J’ai décidé d’arrêter de boire. Pas nécessairement de ne plus jamais prendre une goute de ma vie. Mais de boire seulement dans les grandes occasions. Ça risque d’être difficile au début, mais ça ne peut plus continuer comme ça. Dimanche dernier, j’ai encore eu une autre preuve de l’être étrange que je deviens sous l’effet de l’alcool. D’abord, les excès sont toujours là. Comme si le but n’était que de se saouler le plus durement possible. Et je dois dire que j’ai réussi. Je n’ai presque aucun souvenir du concert des Presets. Mais je me rappelle une chose. Une chose nouvelle. Des actions qui ne me ressemblent pas. Je me suis mis à voler. Sans aucune raison apparente. Accoudé au comptoir du bar, à commander des « rhums & cokes », et dès que la « barmaid » avait le dos tourné, je prenais ses pourboires qui traînaient. Pourquoi ? Je n’en ai pas la moindre idée. Pour le « thrill », pour l’effet effervescent ? Si je l’avais fait une seule fois, j’aurais trouvé cela banal. Mais je l’ai fait à maintes reprises. C’est honteux. Même si c’était à peine dix dollars, même si j’ai finalement tout redonné au bar pour boire encore. Je perds les pédales, je perds la carte, je deviens un « Autre » qui voudrait s’évader ailleurs, qui voudrait aller voir encore une fois si la vie serait mieux où je ne suis pas. J’ai pourtant eu une réponse claire lors de mon périple à Aix. On reste celui qu’on est, peu importe le pays dans lequel on se trouve.

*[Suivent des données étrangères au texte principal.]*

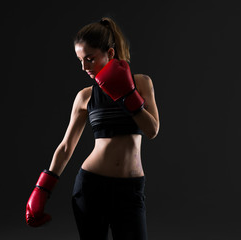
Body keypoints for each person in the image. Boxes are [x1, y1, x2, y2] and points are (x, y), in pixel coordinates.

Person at [25, 17, 160, 240]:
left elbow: (152, 130)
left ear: (110, 53)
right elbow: (66, 146)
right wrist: (43, 188)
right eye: (80, 60)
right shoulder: (84, 96)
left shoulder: (142, 83)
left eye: (90, 59)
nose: (84, 67)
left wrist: (127, 95)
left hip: (131, 190)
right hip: (92, 187)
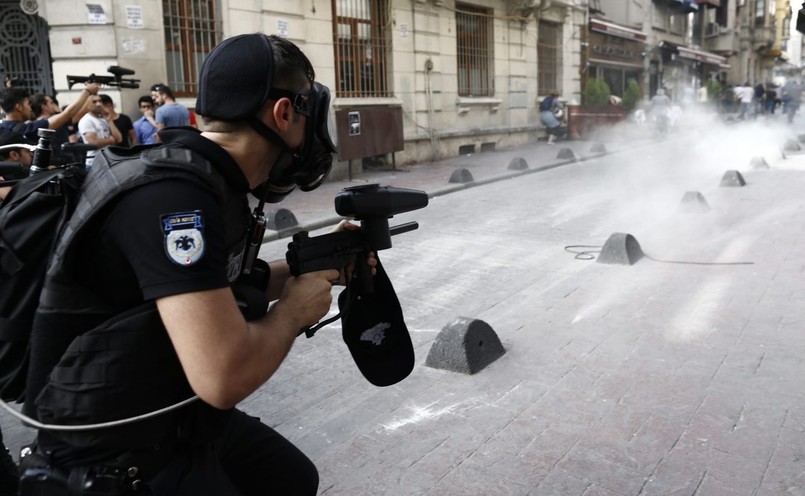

Enfin, voilà. Après l’histoire des quatorze points de suture, voilà maintenant que je deviens kleptomane alcoolique. Et puis, l’alcool me fait vieillir, me fait perdre mes horizons. Je sais que nos plus grands rêves se réalisent rarement, mais je me souviens quand j’étais jeune, j’écoutais l’émission Dawson ‘s Creek. Et la finale de cette émission m’avait marqué. Bien qu’aucun des personnages ne réalisait son rêve le plus ultime, ils réussissaient tous à réaliser un rêve moindre, tout de même relié à leur désir. Et je crois que c’est ça la vie. Remarque, peut-être que je suis trop amer. Mais j’ai plus tendance à dire que vieillir nous rend réaliste.
Bref, je commence à m’éloigner du sujet. En résumé, il faut que ça change. Quoi au juste ? Je ne sais pas exactement quoi encore. Je me laisse une année pour l’apprendre. Dans quelques jours, j’ouvre un nouveau chapitre de ma vie. Je retourne vivre en appartement avec mon homme. D’abord, ça va me faire du bien de bouger de mon sous-sol. Quoique j’ai énormément peur de regretter cet appartement. N’y pensons pas. Fonçons, et analysons ensuite. Je vois le mois de septembre comme le prochain but de cette nouvelle étape. Fin du mémoire. Fin de l’université. Début de la vie adulte. Recherche d’un emploi plus stimulant. Mais… ai-je vraiment envie de me tourner vers l’enseignement ? Je ne crois pas. Que faire alors. Une chose à la fois. Oui. Voilà. Une chose à la fois.